Estratto:

───

La scelta di un Lock Down “a canguro” (saltando cioè dai giorni feriali, con poche limitazioni, alle festività di Natale di Capodanno, quando ogni movimento delle persone sarà assoggettato ai più rigorosi controlli onde evitare il loro accesso negli alberghi e nei locali pubblici, a loro volta privati della possibilità di servire i loro clienti) sta infatti creando agli imprenditori un danno di duplice natura: non poter beneficiare della tradizionale propensione alla spesa che durante le feste i consumatori dimostrano da tempo immemorabile e, contemporaneamente, mandare al macero le derrate alimentari in precedenza acquistate per soddisfare e favorire una tale propensione.

Quel che, infatti, le imprese contestano non è solamente la modalità attraverso la quale le misure sanitarie si manifestano – di per sé sicuramente poco ragionevoli – ma anche i tempi, quasi improvvisi e inaspettati, con cui quelle misure sono state annunciate.

Qualche acuto giornalista ha parlato di mancanza di rispetto, da parte del pubblico potere, verso l’iniziativa economica privata che l’articolo 42 della Costituzione tutela, ma alla scarsità del rispetto verso i diritti dei cittadini – non solo imprenditori – siamo stati abituati ormai da tempo e non solo dal Governo Conte, ma prima di tutto da un Parlamento che approva ormai da anni regole liberticide senza neanche rendersi conto delle conseguenze del proprio voto e poi da uno blocco da una burocrazia che costantemente respinge le regole della trasparenza amministrativa, per non dire dei giudici di ogni ordine e grado che pignolescamente applicano quelle regole in evidente spregio delle garanzie offerte dalla prima parte della Costituzione.

Stavolta però si è esagerato, spingendo quasi alla disperazione le categorie produttive cui quello stesso Governo vuole imporre il gravoso compito di riaccendere i motori dell’economia italiana anche al fine di contenere la voragine del debito pubblico e la risposta non si è fatta attendere, visto che l’unico strumento a disposizione delle vittime di certe scelte irragionevoli si è potuta rinvenire in un’azione collettiva da attivare sia al fine (improbabile) di fermare in tempo utile le conseguenze di quelle scelte, che con l’intento (invece probabilissimo) che il pubblico erario possa ristorare i ricorrenti del danno loro causato dal fermo imposto nonostante le spese per la sicurezza affrontate dai ricorrenti pur di poter continuare le loro rispettive attività.

───

Dati estratti:
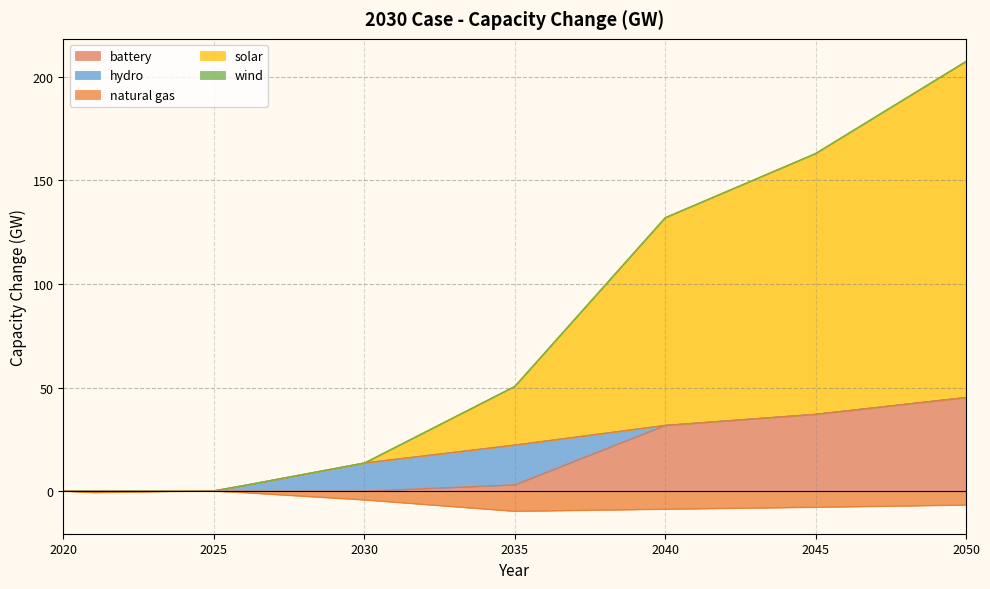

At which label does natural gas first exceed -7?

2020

───

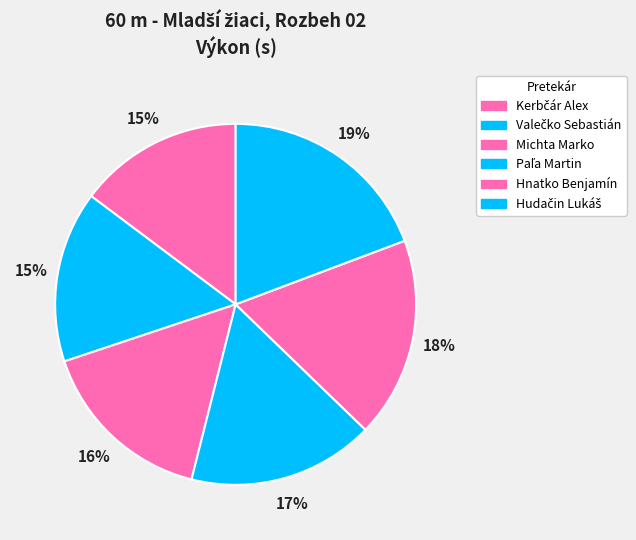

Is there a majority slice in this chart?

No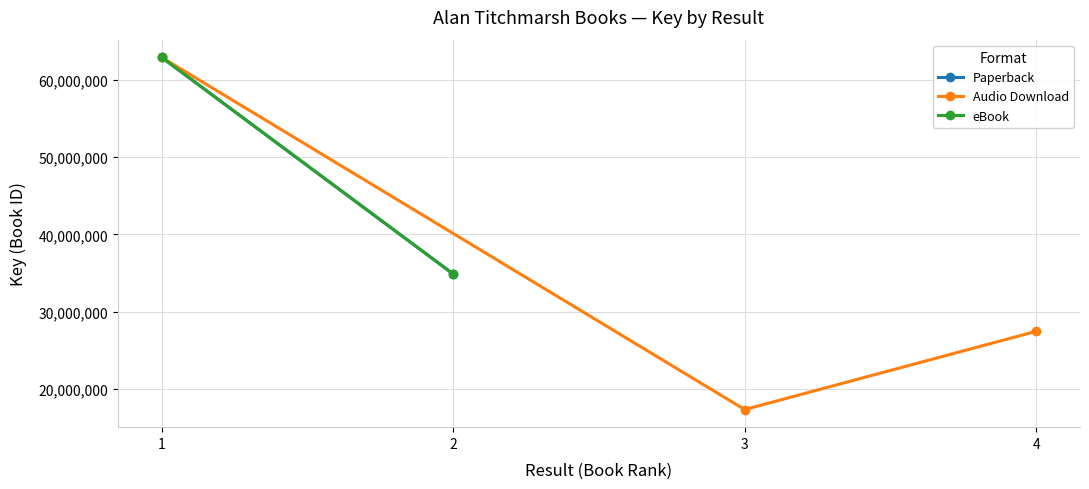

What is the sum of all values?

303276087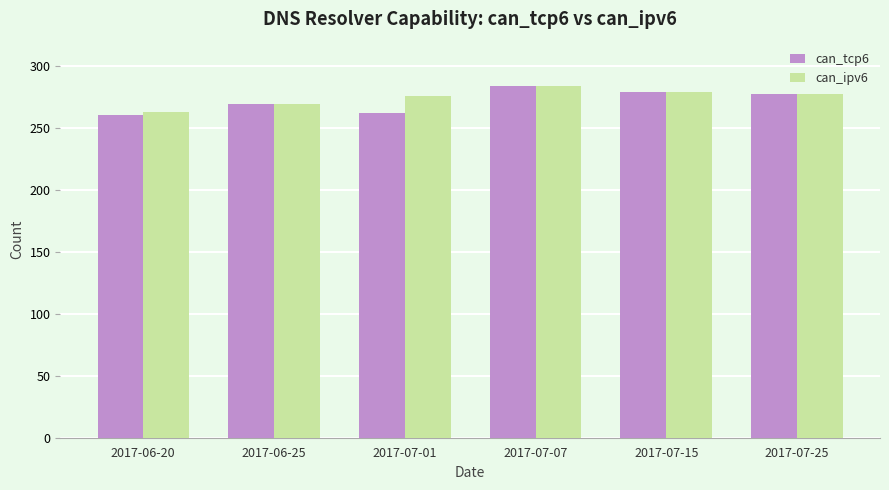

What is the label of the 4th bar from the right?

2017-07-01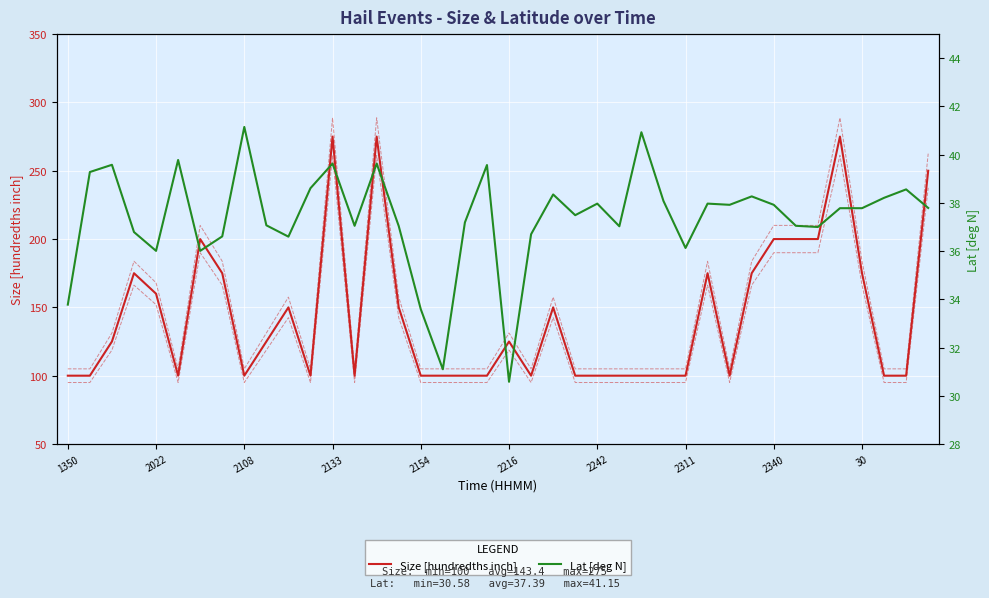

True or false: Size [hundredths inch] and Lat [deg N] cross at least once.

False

───

Metti in pratica:
(a) Ricopia dall'estratto il passo che comincia con "Stavolta però si" e prosegue fino a "loro rispettive attività.".
(b) Secondo l'estratto, qual è il danno di duplice natura che il Lock Down "a canguro" sta creando agli imprenditori?

Soluzioni degli esercizi:
(a)
Stavolta però si è esagerato, spingendo quasi alla disperazione le categorie produttive cui quello stesso Governo vuole imporre il gravoso compito di riaccendere i motori dell’economia italiana anche al fine di contenere la voragine del debito pubblico e la risposta non si è fatta attendere, visto che l’unico strumento a disposizione delle vittime di certe scelte irragionevoli si è potuta rinvenire in un’azione collettiva da attivare sia al fine (improbabile) di fermare in tempo utile le conseguenze di quelle scelte, che con l’intento (invece probabilissimo) che il pubblico erario possa ristorare i ricorrenti del danno loro causato dal fermo imposto nonostante le spese per la sicurezza affrontate dai ricorrenti pur di poter continuare le loro rispettive attività.

(b) Non poter beneficiare della tradizionale propensione alla spesa dei consumatori durante le feste e, contemporaneamente, mandare al macero le derrate alimentari acquistate in precedenza.